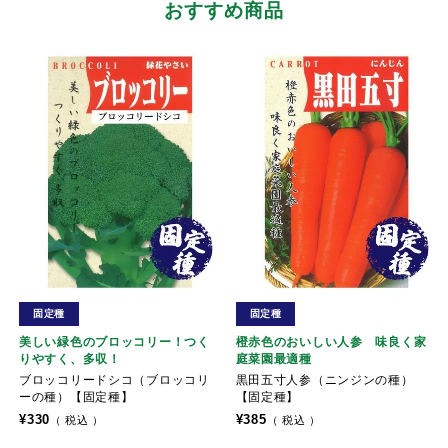
おすすめ商品
固定種
固定種
美しい緑色のブロッコリー！つく
橙赤色のおいしい人参 味良く家
りやすく、多収！
庭菜園最適種
ブロッコリードシコ（ブロッコリ
黒田五寸人参（ニンジンの種）
ーの種）【固定種】
【固定種】
¥
330
¥
385
税込
税込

Work to be completed ::
Present the data above as a Markdown table with the columns "Line No." and "Text", giving each non-blank line its own numbered row. Omit the pictures from the table.

Output for this exercise ::
| Line No. | Text |
|---|---|
| 1 | おすすめ商品 |
| 2 | 固定種 |
| 3 | 固定種 |
| 4 | 美しい緑色のブロッコリー！つく |
| 5 | 橙赤色のおいしい人参 味良く家 |
| 6 | りやすく、多収！ |
| 7 | 庭菜園最適種 |
| 8 | ブロッコリードシコ（ブロッコリ |
| 9 | 黒田五寸人参（ニンジンの種） |
| 10 | ーの種）【固定種】 |
| 11 | 【固定種】 |
| 12 | ¥ |
| 13 | 330 |
| 14 | ¥ |
| 15 | 385 |
| 16 | 税込 |
| 17 | 税込 |